Yesterday, if you had asked me about teaching (or even if you hadn't -- sorry Kathryn), I would have been ranting. I was sweaty and seething after a day at the high school, just wrecked. I taught five classes in a row, and it was just one of those days. The whining was incessant. The kids couldn't even be quiet during a movie. In one class, instead of watching the movie, kids played mah jong and some kind of shoot-em-up game on the computers. The violent tapping of keys and idiotic teenage chuckling was really getting to me, not to mention the talking. Okay, if we are having a lesson and kids are bored, they start talking, I get it. But this was a movie. A movie. Can't they at least sit quietly through a movie? Shouldn't they be grateful I am showing them a movie?
I went up to one of my kids, putting a hand on his shoulder: "A. This is the only time I am going to ask you to do nothing the whole class. Can't you do that?" He couldn't.

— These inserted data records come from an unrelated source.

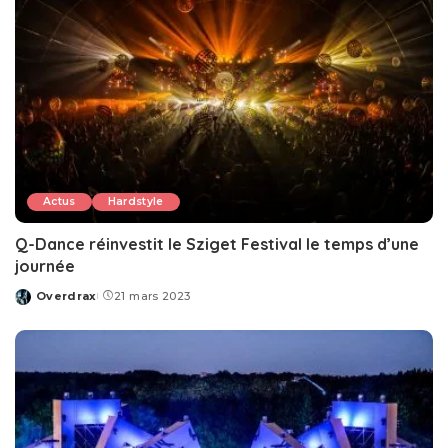
Actus
Hardstyle
Q-Dance réinvestit le Sziget Festival le temps d’une
journée
Overdrax
21 mars 2023
Posted
by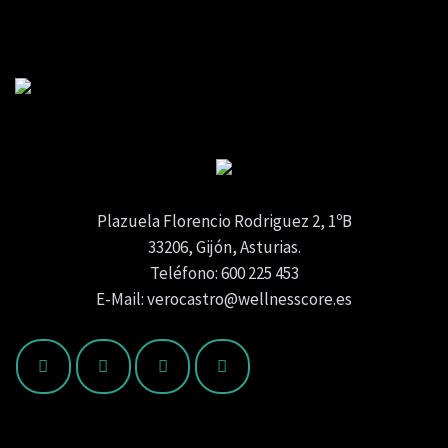
Plazuela Florencio Rodriguez 2, 1ºB
33206, Gijón, Asturias.
Teléfono: 600 225 453
E-Mail: verocastro@wellnesscore.es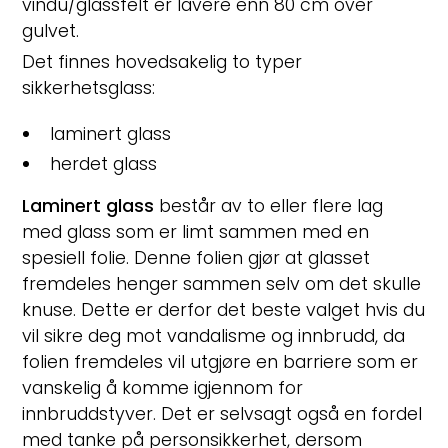
vindu/glassfelt er lavere enn 80 cm over
gulvet.
Det finnes hovedsakelig to typer
sikkerhetsglass:
laminert glass
herdet glass
Laminert glass
består av to eller flere lag
med glass som er limt sammen med en
spesiell folie. Denne folien gjør at glasset
fremdeles henger sammen selv om det skulle
knuse. Dette er derfor det beste valget hvis du
vil sikre deg mot vandalisme og innbrudd, da
folien fremdeles vil utgjøre en barriere som er
vanskelig å komme igjennom for
innbruddstyver. Det er selvsagt også en fordel
med tanke på personsikkerhet, dersom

After my tenth grade class, a student stayed in with me to show me a short video clip. A 12th-grader in the hallway saw me in the classroom. We often chat in the hall. He has been known to say cute things such as "If I had your shoes, I would do the same." [referring to my living and teaching in Hungary.] Okay, so that is the only cute thing he has said, but it was pretty damned cute.
So, I saw him in the hallway and he called out to me: "She's crazy!" meaning the girl in the class with me. The girl who could hear him.

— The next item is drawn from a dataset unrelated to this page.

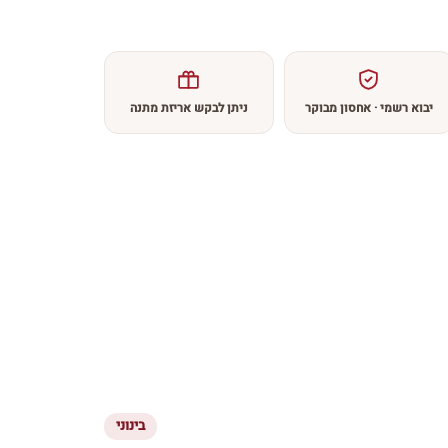
יבוא רשמי · אחסון מבוקר
ניתן לבקש אריזת מתנה
בינוני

I walked outside of the door. He was grinning like an idiot. Okay, that sounds mean to write, but it's an expression so you can picture this grin plastered on his face, right? Anyway. "Don't be a dick," I said to him, and shut the door.
On the bright side, I saw one of my tenth graders in the hallway and asked how his day was going. "Sucky," he said. He's one of the few students I talk to honestly about my hard days, and I told him my students were being buttheads. He thought I meant that I anticipated that his class was going to be difficult. "I will bring the energy," he told me.
True to his words, he walked in and said, "Hi Jess! What's crackalackin?"
Oh I was so grateful.
But on a whole, my day was tough, and it got to me, as it does 75% of the time (and that might be a generous figure). I was so frustrated with my students, with the Hungarian education system, with how out of the loop I feel, with the lack of communicated, the lack of motivation, the "joke" that my job sometimes feels like.
Today, on the other hand, after five classes in a row at the primary school, I love teaching.
I am consistently, amidst my moments where I am saying to myself "Jump ship! Jump ship!" or muttering not-so-kind words under my breath, having small moments where I do silent fist-pumps and say to myself, "Yessss! You kick ass! You are a real teacher!"
Like this one:
7th grade class: B is working with D. D is going to dictate sentences, from memory, to B. B says: "This will be terrible. D has a slow brain. He can not do it. He will not know the words and he will have problem." He has a smile on his face; he knows he is being a jerk. "B," I say to him kindly and firmly, "if he has trouble, you will help him, because you are a helping kind of guy," and I walk away.
I know he is helpful, and I know he is not cruel. He has the potential to be kind and helpful. It feels good to remind him of this. To expect this from him.
Here are some peeks of the lessons this week. One of the many perks of living with Kathryn is that we can share lesson plans. She had the ingenious idea to do a lesson on taste, and this has been very popular with my 5th, 6th, and 7th graders.
First, we learn taste words in English and Hungarian.
Then, I introduce a food (we tasted dark chocolate, gummy bears, granola bars, wasabi peas, sour candy, pretzels, and cranberries) and the kids guess what it will taste like.
Next, we close our eyes and taste the food. This is Milan's thinking pose.
About to taste yummy gummy bears.
Laura is not sleeping. She is in dark chocolate heaven.
I asked them to let the dark chocolate melt on their tongue. After a moment, I told them they could chew the chocolate. "No!" Laura cried out, her eyes still closed, savoring it.
After they guessed, and tasted the food, they wrote down what the food actually tasted like.
In one of my favorite seventh grade classes, we did a lesson about the post office today. Here is a video of a post office role-play. But before the video, I have to share this with you:
We were brainstorming about the post office, and I asked them: "Who works at the post office?"
R: I want some postcards.
B: Here is some. Choose one.
R: It's all ugly. Please give me some more nice.
B: Here that's all our postcards.
R: I want this one.
B: Okay, that's 1 pound.
B: Are you serious?
B: 1 pound??
R: 1 pound.
B: I don't give it to you until you don't pay it.
R: Give it, please. I will pay it. I promise.
B: You promise?
R: I promise.
B: Are you serious?
R: I, I serious.
[Jess - call he police!]
B- Hi police. He steal postcard from me. ... Oh! No, he is back. He is going to pay.
R: Here it is. My invisible money.
B: Oh thank you. It's a new technology.